Meta’s AI Megapush Delivers
Meta came out swinging this week with a bold Q3 forecast and markets loved it.
Shares in the Facebook parent jumped almost 12% last night after the company projected 16% revenue growth and lifted full-year spending guidance to as much as US$118 billion.
🧠 Superintelligence is the strategy
Meta isn’t just riding the AI wave – it’s reshaping the company around it.
The tech giant has overhauled its AI division under the name “Meta Superintelligence,” led by Alexandr Wang, formerly CEO of data-labelling startup Scale AI. Meta acquired a 49% stake in Wang’s company for US$14.3 billion, adding deep technical talent and infrastructure to its arsenal.
Behind the scenes, it’s building out multi-gigawatt data centres to train and deploy large-scale AI models.
These investments are now central to Meta’s infrastructure roadmap, with capex guidance raised to US$66-72 billion.
📲 Real-world impact is already showing
Meta says its generative AI tools are already improving ad performance across Instagram and Facebook, delivering a 5% lift in ad conversions on Instagram and 3% on Facebook this quarter.
The company is also investing in creative tools, smart assistants and customer support automation, laying the groundwork for Zuckerberg’s vision of “personal superintelligence.”

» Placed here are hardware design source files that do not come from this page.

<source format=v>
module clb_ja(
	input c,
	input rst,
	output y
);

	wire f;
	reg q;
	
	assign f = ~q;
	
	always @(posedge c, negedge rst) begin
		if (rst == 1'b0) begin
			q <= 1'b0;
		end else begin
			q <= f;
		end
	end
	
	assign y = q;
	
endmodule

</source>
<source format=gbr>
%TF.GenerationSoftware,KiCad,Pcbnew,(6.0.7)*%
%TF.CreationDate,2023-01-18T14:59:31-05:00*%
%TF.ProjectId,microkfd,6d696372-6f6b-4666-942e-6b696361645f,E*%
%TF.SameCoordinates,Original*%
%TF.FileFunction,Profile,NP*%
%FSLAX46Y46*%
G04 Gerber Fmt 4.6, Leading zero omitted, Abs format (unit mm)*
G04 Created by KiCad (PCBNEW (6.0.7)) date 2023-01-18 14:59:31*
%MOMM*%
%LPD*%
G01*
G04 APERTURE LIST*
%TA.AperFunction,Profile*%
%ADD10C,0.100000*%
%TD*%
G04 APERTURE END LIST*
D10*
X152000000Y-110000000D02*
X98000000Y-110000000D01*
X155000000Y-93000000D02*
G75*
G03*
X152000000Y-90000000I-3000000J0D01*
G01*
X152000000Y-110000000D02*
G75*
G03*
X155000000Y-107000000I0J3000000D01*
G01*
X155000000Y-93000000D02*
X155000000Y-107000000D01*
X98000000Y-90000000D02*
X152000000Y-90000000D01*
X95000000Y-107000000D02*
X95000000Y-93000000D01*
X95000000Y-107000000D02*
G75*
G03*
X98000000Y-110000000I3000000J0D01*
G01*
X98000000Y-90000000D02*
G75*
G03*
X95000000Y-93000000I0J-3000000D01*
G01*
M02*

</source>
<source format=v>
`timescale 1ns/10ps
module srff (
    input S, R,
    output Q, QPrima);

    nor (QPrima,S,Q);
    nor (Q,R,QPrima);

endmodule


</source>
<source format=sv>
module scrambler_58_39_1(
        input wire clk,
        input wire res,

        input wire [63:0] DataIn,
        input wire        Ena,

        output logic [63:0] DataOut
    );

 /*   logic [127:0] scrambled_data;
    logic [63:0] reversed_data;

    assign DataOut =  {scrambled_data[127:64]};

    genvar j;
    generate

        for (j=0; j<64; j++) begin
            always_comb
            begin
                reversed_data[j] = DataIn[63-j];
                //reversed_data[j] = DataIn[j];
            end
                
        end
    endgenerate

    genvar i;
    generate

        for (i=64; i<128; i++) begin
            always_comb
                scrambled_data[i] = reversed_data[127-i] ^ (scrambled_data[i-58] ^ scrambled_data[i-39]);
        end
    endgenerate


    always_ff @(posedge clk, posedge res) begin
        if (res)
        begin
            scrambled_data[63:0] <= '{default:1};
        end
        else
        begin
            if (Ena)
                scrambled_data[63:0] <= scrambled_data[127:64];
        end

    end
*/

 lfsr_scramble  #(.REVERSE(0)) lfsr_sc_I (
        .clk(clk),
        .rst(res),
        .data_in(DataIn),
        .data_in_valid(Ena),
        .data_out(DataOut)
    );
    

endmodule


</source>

With AI now embedded across products, infrastructure and strategy, Meta is showing investors it’s not just building hype – it’s delivering outcomes.
📊 Meta vs Wall Street
Here’s how Meta stacked up against expectations:
- Earnings per share: US$7.14 vs. US$5.92 expected
- Revenue: US$47.52 billion vs. US$44.80 billion expected
- Advertising revenue: US$46.56 billion vs. US$43.97 billion expected
- Daily active users (Family of Apps): 3.48 billion vs. 3.45 billion expected
Q2 net income rose 36% year-on-year to US$18.34 billion, while total expenses increased 12% to US$27.08 billion. Reality Labs posted a US$4.53 billion operating loss, slightly ahead of estimates.

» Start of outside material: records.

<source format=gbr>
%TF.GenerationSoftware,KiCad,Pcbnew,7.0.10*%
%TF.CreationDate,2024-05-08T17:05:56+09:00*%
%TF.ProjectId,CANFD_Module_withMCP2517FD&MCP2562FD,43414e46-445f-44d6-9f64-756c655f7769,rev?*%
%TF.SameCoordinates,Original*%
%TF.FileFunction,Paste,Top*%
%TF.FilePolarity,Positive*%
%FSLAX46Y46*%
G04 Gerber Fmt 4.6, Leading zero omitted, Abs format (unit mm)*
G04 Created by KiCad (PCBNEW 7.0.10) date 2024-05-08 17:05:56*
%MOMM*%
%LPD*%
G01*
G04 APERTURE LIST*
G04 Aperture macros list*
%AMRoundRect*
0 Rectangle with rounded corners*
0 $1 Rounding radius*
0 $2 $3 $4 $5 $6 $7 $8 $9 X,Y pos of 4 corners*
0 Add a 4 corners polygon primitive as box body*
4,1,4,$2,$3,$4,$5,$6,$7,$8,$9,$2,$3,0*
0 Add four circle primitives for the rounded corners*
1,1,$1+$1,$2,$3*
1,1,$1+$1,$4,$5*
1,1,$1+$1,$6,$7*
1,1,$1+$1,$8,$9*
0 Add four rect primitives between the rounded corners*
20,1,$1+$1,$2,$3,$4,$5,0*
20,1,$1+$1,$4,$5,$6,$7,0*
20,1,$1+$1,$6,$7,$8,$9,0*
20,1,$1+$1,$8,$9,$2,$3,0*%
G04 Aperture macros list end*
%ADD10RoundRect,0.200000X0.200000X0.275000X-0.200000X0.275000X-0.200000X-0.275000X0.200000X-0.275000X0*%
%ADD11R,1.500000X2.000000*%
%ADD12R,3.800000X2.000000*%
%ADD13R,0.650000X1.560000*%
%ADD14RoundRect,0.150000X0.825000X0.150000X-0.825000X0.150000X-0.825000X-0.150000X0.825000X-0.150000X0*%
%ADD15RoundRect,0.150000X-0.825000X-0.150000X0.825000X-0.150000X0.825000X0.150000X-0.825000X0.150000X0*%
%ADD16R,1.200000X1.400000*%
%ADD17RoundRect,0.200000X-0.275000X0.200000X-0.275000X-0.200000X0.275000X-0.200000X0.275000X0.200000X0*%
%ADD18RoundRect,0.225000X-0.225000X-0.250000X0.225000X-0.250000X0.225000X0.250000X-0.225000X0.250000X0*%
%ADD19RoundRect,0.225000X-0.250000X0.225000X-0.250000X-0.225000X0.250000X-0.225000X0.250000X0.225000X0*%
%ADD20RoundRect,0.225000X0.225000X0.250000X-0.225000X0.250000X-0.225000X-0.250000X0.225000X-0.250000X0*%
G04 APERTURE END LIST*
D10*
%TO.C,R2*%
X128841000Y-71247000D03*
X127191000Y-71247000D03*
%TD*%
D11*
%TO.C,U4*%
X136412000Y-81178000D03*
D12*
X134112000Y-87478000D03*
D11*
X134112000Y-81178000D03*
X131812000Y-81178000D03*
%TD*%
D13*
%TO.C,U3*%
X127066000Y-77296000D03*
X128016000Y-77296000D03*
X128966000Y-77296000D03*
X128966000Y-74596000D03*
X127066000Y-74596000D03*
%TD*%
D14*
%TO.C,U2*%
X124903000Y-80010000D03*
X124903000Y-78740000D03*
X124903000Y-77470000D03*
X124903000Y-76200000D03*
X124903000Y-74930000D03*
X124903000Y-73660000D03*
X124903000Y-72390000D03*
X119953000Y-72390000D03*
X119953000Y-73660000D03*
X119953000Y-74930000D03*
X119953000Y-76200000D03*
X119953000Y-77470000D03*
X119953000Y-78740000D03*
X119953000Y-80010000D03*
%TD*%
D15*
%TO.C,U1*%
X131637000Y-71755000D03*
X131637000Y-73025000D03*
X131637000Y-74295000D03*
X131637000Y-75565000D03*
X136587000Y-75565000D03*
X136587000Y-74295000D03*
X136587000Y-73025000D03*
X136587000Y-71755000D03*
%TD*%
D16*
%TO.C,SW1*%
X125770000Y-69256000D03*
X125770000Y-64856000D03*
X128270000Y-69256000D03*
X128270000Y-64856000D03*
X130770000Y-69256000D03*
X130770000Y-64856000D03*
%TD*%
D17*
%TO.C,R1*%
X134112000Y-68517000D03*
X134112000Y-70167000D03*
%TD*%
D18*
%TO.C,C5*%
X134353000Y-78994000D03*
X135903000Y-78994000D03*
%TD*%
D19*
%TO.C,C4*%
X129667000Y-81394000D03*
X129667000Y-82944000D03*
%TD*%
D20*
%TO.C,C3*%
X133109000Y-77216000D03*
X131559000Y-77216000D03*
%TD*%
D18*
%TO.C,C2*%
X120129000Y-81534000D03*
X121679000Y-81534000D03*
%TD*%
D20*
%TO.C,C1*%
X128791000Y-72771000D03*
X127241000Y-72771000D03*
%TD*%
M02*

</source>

🔦 Some other things we’re shining the Spotlight on:
MICROSOFT CLOUD SURGES: Microsoft posted US$76.4 billion in quarterly revenue, up 18% year-on-year and ahead of forecasts. Strong enterprise demand, AI-linked products, and higher cloud spend drove the beat. Capital expenditure jumped 27% to US$24.2 billion as Microsoft continues to scale its AI infrastructure.

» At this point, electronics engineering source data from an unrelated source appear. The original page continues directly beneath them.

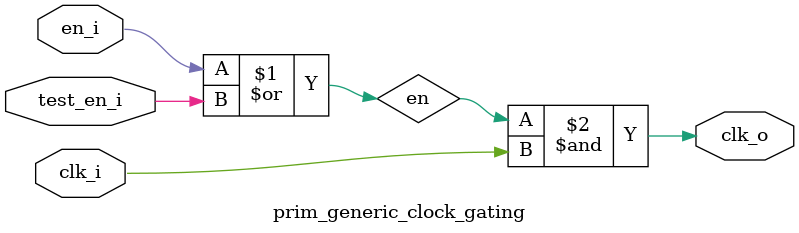
<source format=sv>

module prim_generic_clock_gating #(
  parameter bit NoFpgaGate = 1'b0 // this parameter has no function in generic
) (
  input        clk_i,
  input        en_i,
  input        test_en_i,
  output logic clk_o
);

  // Assume en_i synchronized, if not put synchronizer prior to en_i
`ifdef ASIC
logic en_latch;
  always_latch begin
    if (!clk_i) begin
      en_latch = en_i | test_en_i;
    end
  end
  assign clk_o = en_latch & clk_i;
`else
  logic en;
  assign en = en_i | test_en_i;
  assign clk_o = en & clk_i;
`endif

endmodule

</source>
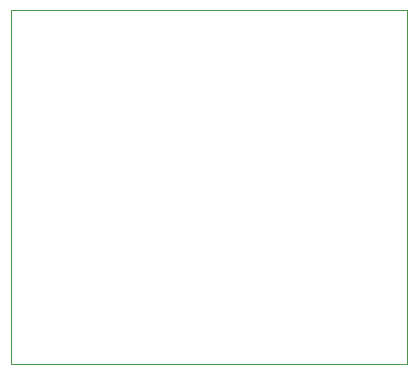
<source format=gm1>
G04 #@! TF.GenerationSoftware,KiCad,Pcbnew,7.0.9*
G04 #@! TF.CreationDate,2024-02-15T19:09:08+01:00*
G04 #@! TF.ProjectId,USBussy_Current_Probe,55534275-7373-4795-9f43-757272656e74,1.0*
G04 #@! TF.SameCoordinates,Original*
G04 #@! TF.FileFunction,Profile,NP*
%FSLAX46Y46*%
G04 Gerber Fmt 4.6, Leading zero omitted, Abs format (unit mm)*
G04 Created by KiCad (PCBNEW 7.0.9) date 2024-02-15 19:09:08*
%MOMM*%
%LPD*%
G01*
G04 APERTURE LIST*
G04 #@! TA.AperFunction,Profile*
%ADD10C,0.100000*%
G04 #@! TD*
G04 APERTURE END LIST*
D10*
X29083000Y-58039000D02*
X62611000Y-58039000D01*
X62611000Y-88011000D01*
X29083000Y-88011000D01*
X29083000Y-58039000D01*
M02*

</source>
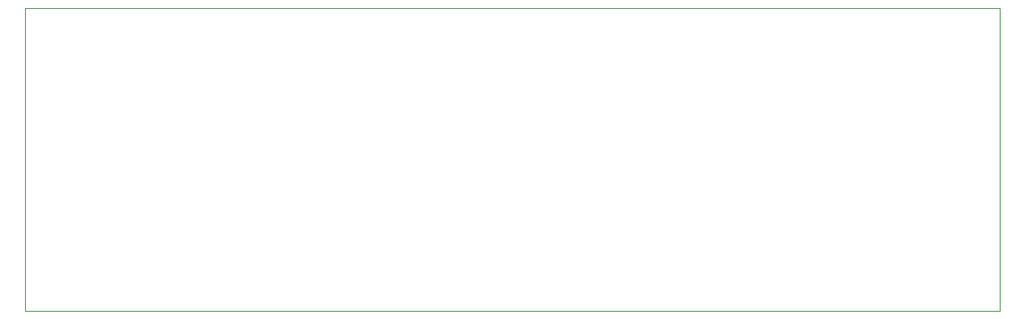
<source format=gbr>
%TF.GenerationSoftware,KiCad,Pcbnew,(6.0.5)*%
%TF.CreationDate,2022-11-10T13:27:30+10:30*%
%TF.ProjectId,1541-II PS,31353431-2d49-4492-9050-532e6b696361,rev?*%
%TF.SameCoordinates,Original*%
%TF.FileFunction,Profile,NP*%
%FSLAX46Y46*%
G04 Gerber Fmt 4.6, Leading zero omitted, Abs format (unit mm)*
G04 Created by KiCad (PCBNEW (6.0.5)) date 2022-11-10 13:27:30*
%MOMM*%
%LPD*%
G01*
G04 APERTURE LIST*
%TA.AperFunction,Profile*%
%ADD10C,0.100000*%
%TD*%
G04 APERTURE END LIST*
D10*
X45720000Y-50165000D02*
X147828000Y-50165000D01*
X147828000Y-50165000D02*
X147828000Y-81915000D01*
X147828000Y-81915000D02*
X45720000Y-81915000D01*
X45720000Y-81915000D02*
X45720000Y-50165000D01*
M02*

</source>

CHIPS ON THE TABLE: Tesla has signed a US$16.5 billion deal with Samsung for the latter to supply AI chips for Tesla’s next-gen vehicles. The chips will be made at Samsung’s new Texas facility, marking a turning point for its U.S. foundry business.
HONEYMOON’S OVER: Boss Energy (ASX:BOE) shares crashed 49% over the last week after its FY26 guidance showed costs and capex well above forecasts. An expert review is now underway to determine whether its flagship Honeymoon project remains economically viable.
TRAVEL TURBULENCE: Flight Centre (ASX:FLT) cut its FY25 profit forecast to A$285-295 million, missing even its downgraded April guidance. Weak U.S. demand and higher costs hit Q4 performance. On the upside, it’s partnering with Anthropic to roll out AI toolsy. The stock fell over 7% yesterday on the news.